Engineering
In Interactive Systems and Media, work began at the Chair of Information Retrieval (Professor Norbert Fuhr) on the EU Khresmoi project, which is developing a multilingual retrieval system for medical information for use both by medical experts and laypersons. Further information retrieval projects funded by the DFG address efficient, highly interactive retrieval and semantic cluster analysis. A recommender system for products and services that automatically adapts itself to the user and the current context based on semantic models has been developed in the DFG’s CONTICI project (Professor Jürgen Ziegler).

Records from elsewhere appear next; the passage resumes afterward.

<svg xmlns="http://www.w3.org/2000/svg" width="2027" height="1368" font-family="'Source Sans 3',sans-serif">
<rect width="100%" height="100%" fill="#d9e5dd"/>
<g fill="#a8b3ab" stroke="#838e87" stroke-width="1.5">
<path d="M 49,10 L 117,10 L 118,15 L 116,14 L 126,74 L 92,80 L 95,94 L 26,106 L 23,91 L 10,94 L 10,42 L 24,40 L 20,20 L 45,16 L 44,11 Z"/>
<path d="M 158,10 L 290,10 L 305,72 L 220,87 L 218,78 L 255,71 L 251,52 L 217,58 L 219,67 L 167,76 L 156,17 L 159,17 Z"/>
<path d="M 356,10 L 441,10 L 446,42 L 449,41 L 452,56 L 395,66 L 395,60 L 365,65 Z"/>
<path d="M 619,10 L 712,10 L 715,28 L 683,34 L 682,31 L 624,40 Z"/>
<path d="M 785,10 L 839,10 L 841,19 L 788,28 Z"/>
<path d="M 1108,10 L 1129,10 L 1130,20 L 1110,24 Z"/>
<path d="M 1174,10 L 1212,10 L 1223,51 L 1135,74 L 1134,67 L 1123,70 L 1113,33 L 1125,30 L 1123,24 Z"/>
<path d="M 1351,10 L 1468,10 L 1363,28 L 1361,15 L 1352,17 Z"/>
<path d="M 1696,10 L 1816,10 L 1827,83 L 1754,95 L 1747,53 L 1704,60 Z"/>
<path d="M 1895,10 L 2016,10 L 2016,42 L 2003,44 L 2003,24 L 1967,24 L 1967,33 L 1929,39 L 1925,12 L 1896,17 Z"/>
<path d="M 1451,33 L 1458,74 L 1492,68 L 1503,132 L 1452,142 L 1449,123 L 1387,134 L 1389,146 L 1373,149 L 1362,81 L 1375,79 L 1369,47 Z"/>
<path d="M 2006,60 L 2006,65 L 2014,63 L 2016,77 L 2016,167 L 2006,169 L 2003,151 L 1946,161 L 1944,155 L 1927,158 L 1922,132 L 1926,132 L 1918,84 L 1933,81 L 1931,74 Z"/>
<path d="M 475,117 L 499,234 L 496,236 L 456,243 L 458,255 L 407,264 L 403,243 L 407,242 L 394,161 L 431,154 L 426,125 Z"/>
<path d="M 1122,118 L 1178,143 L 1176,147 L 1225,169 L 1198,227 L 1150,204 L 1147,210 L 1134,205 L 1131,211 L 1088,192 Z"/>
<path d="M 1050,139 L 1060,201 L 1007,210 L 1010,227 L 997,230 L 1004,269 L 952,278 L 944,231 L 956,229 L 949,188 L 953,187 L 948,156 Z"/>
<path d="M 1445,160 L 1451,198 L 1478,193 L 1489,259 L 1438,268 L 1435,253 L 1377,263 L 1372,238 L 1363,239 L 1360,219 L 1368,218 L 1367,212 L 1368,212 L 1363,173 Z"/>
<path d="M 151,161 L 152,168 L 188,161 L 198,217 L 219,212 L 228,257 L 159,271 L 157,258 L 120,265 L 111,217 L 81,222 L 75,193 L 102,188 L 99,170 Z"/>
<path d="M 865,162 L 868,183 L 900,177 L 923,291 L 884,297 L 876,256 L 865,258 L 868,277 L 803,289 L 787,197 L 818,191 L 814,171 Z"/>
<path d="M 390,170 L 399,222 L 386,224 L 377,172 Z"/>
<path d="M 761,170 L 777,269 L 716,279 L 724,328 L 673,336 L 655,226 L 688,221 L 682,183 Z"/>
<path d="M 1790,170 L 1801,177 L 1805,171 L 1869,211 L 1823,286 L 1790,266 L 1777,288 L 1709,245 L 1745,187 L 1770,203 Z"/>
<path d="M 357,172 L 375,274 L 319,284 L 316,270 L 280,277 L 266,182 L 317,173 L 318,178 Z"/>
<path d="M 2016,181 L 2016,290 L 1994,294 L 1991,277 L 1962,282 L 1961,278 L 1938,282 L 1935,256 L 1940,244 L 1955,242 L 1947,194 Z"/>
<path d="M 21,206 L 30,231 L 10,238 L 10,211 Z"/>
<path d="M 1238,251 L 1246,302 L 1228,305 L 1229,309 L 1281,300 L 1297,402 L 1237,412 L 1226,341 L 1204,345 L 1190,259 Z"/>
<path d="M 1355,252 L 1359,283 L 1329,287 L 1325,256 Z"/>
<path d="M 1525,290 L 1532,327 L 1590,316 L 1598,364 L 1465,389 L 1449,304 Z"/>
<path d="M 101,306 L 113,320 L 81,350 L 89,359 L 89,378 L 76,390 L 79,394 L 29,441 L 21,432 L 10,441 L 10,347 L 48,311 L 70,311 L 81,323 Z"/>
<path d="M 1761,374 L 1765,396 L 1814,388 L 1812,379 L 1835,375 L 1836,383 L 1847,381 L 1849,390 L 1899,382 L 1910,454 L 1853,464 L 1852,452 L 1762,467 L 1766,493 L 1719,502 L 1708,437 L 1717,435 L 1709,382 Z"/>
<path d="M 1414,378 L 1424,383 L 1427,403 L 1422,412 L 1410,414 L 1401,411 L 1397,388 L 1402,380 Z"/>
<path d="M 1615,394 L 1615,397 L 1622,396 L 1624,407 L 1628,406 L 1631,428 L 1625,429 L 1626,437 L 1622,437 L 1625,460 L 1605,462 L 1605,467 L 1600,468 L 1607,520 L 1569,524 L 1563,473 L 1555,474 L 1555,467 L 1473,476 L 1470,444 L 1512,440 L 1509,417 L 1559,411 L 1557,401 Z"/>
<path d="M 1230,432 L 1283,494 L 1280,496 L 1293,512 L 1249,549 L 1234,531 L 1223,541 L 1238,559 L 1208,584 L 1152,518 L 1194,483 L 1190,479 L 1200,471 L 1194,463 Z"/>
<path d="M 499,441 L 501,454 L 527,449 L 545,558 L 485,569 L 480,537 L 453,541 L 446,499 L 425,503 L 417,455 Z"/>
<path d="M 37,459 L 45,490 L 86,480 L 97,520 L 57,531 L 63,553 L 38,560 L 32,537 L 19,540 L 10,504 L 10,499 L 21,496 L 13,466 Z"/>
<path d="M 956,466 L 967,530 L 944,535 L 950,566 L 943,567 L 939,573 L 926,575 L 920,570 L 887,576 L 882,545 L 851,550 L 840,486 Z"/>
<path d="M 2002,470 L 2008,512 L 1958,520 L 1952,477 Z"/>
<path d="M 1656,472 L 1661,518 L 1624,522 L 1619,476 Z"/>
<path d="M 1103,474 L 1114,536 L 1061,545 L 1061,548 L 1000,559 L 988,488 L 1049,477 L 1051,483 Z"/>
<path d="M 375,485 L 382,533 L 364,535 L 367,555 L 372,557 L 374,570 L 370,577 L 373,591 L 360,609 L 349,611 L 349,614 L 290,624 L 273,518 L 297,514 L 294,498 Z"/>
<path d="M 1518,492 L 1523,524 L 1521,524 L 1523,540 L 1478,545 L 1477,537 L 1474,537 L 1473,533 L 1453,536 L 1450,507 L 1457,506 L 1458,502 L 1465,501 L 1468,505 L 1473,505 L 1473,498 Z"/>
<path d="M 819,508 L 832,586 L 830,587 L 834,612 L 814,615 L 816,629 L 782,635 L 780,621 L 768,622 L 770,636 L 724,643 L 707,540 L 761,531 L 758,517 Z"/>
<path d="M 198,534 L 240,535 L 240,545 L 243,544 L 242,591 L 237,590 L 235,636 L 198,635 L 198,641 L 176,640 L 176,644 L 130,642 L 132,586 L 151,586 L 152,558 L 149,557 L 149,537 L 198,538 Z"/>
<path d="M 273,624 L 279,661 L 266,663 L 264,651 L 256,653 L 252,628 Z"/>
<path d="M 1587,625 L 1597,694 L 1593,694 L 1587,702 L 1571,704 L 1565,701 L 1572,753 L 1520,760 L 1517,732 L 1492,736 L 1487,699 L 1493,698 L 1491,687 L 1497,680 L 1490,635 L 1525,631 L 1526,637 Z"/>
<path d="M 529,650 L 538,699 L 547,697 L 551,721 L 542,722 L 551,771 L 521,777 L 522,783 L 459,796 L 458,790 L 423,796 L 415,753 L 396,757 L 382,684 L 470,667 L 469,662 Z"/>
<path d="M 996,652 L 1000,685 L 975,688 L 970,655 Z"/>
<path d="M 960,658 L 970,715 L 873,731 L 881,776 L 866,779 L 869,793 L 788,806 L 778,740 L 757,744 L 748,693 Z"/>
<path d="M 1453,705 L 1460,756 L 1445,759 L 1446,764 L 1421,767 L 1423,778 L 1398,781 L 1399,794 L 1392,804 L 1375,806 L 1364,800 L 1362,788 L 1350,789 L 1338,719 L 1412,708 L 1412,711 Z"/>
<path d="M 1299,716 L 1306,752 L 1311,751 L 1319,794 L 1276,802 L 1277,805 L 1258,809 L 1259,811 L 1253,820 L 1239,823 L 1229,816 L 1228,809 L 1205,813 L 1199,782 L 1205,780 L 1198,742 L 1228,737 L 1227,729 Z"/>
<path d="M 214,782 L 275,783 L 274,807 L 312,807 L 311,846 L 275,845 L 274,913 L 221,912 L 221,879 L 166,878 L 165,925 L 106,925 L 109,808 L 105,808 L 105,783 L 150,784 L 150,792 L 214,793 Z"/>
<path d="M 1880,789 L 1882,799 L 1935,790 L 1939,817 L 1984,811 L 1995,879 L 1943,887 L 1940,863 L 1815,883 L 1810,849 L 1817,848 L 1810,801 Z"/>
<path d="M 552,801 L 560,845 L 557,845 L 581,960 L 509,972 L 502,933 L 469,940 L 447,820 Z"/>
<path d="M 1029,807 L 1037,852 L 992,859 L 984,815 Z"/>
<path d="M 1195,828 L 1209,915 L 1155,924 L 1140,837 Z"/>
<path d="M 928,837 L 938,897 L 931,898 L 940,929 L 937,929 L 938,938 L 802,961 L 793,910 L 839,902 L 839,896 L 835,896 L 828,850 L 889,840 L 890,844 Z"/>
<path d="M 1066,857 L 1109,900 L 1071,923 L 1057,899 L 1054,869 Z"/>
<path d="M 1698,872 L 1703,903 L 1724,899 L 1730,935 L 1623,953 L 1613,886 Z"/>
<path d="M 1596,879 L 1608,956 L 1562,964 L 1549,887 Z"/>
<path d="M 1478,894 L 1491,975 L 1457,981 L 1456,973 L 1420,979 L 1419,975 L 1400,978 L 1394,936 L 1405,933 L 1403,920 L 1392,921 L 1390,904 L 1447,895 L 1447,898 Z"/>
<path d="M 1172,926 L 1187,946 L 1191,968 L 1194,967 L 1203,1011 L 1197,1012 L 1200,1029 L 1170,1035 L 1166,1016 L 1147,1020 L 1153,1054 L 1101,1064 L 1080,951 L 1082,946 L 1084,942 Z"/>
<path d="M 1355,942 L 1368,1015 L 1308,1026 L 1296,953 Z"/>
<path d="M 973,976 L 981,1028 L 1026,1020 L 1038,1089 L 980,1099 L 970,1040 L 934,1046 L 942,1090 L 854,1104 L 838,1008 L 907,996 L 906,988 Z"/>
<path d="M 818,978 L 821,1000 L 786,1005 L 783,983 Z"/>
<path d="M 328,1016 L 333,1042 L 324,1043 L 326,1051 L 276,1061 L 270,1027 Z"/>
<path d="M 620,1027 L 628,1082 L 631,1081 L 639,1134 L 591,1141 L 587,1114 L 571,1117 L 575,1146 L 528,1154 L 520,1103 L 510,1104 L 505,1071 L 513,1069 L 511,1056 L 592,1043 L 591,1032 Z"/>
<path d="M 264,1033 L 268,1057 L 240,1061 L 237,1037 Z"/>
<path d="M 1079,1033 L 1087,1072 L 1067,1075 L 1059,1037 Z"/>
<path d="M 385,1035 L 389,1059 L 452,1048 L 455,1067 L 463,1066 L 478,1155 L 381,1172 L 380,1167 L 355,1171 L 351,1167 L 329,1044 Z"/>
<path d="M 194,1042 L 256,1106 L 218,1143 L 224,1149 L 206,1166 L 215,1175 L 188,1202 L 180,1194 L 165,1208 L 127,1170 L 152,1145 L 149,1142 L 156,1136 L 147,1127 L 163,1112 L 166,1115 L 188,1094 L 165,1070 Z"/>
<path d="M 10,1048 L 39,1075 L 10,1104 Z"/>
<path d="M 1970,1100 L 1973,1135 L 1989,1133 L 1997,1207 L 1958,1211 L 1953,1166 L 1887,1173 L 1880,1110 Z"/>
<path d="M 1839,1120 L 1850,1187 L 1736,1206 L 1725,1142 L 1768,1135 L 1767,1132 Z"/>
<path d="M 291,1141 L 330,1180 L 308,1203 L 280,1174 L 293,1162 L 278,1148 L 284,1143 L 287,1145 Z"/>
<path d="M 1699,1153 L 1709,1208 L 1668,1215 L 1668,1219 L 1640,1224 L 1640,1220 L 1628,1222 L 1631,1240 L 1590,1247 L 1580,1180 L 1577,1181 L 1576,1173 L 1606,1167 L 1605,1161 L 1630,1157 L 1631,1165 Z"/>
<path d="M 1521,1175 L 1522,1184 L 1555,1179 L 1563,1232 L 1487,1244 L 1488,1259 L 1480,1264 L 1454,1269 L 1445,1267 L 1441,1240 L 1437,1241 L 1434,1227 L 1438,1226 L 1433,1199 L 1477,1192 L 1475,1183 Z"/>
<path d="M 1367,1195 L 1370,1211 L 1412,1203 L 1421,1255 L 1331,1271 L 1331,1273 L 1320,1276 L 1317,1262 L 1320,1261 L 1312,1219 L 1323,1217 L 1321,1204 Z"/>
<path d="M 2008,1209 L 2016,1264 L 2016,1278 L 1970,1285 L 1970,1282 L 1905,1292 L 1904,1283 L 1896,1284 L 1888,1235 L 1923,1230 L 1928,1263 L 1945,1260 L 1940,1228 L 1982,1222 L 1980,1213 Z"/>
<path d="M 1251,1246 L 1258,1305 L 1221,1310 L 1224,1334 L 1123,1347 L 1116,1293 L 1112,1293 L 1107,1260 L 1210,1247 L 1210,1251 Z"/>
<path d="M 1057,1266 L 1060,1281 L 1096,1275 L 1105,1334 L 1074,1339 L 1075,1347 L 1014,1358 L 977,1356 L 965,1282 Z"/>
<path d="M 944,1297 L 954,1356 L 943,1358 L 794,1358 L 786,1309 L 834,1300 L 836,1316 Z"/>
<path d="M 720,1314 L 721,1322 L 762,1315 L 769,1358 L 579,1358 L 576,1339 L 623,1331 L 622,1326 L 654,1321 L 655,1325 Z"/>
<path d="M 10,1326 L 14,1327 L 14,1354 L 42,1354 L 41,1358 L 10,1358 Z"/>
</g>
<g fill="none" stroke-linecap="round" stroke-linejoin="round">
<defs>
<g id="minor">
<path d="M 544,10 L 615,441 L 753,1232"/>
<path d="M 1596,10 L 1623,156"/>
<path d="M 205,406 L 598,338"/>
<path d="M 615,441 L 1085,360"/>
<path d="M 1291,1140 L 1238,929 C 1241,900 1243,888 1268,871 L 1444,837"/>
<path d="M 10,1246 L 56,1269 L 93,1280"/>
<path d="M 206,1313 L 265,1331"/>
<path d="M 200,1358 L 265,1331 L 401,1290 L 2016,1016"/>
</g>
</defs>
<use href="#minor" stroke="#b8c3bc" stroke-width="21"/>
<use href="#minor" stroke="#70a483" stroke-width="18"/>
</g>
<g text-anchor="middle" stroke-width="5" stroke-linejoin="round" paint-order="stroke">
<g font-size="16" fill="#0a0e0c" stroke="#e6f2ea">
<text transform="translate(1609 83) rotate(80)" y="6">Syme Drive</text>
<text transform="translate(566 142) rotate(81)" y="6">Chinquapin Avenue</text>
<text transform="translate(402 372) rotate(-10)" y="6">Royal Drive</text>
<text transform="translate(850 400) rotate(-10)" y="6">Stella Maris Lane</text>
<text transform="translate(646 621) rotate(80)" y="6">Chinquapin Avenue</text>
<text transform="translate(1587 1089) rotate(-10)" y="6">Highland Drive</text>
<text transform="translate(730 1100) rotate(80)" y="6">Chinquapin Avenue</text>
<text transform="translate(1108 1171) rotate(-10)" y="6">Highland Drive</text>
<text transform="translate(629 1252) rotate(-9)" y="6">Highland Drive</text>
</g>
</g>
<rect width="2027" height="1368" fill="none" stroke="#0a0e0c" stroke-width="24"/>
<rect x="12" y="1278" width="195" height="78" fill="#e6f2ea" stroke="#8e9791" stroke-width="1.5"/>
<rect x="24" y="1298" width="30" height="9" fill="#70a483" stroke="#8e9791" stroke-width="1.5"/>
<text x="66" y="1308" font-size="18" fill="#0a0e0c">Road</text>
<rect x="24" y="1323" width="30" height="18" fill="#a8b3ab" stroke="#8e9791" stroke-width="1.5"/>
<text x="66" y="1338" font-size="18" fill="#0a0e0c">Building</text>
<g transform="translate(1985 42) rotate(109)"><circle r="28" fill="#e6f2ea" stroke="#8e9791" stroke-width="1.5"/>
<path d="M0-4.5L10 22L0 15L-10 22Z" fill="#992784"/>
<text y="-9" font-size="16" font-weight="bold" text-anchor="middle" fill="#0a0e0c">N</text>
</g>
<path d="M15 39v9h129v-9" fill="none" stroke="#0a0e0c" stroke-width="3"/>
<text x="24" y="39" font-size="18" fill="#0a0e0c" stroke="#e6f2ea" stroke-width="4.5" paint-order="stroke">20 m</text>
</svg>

Research on social media was intensified with the acquisition of the BMBF joint project “Foodweb 2.0 – Development, application and evaluation of Web 2.0 technologies to foster education and innovation in the nutrition industry” (Professor Nicole Krämer, Professor Heinz Ulrich Hoppe). The influence of the source and complexity of information on the use of scientific information on the internet is investigated in a DFG project that forms part of the “Science and the General Public” Priority Programme (Professor Nicole Krämer).
Gesture-based forms of human-computer
interaction are investigated in the DFG project “Gesture-based interaction and knowledge creation in mobile ad-hoc networks” (Professor Wolfram Luther with Dr. Daniel Biella and the Universidad de Chile) and in the EU project FoSIBLE (Professor Jürgen Ziegler), which aims to develop playful forms of training to preserve physical and mental capacities in the elderly.
In Networked World, the Networked Embedded Systems (Professor Pedro José Marrón) research group was able to begin work on several new EU and BMBF projects totalling 1.7 million euros over the next four years. The Chair is coordinating two major EU projects, the Integrated Project PLANET on
deploying, managing and controlling large-scale infrastructures for Cooperating Objects, as well as a Network of Excellence in Cooperating Objects.
A Network of Excellence in Engineering Secure Future Internet Software Services and Systems (NESSoS, coordinated by Professor Maritta Heisel and Professor Stefan Eicker) was acquired within the Ruhr Institute for Software Engineering PALUNO. The project sets out to establish a permanent research association related to software engineering for secure software-based services and systems and raise the level of trust in the
future internet by increasing the security of software, services and systems.
The close link with research issues in the engineering sciences is particularly apparent from projects addressing the topics of “Visualizing inclusions in slice images of steel samples” (Professor Wolfram Luther, Dr. Werner Otten in conjunction with Hüttenwerke Krupp Mannesmann GmbH) and “Interval methods for robust model-predictive control of SOFC fuel cell systems” (Dr. Ekaterina Auer). At the Chair of Organizational Psychology (Professor Annette Kluge), the Steelsim research simulator went into operation in October 2010. This blast furnace simulator, co-financed by the Alfred Krupp von Bohlen und Halbach Stiftung, is used for cognitive team research.
More generic research themes are addressed in a number of new DFG projects relating to topics such as “Graphs, Recognizability and Verification” (Professor Barbara König), “Interval methods for adaptive hierarchical models in modeling and simulations systems” (Professor Wolfram Luther, Dr. Eva Dyllong), and psychological aspects of breaches of rule in organisations (Professor Annette Kluge).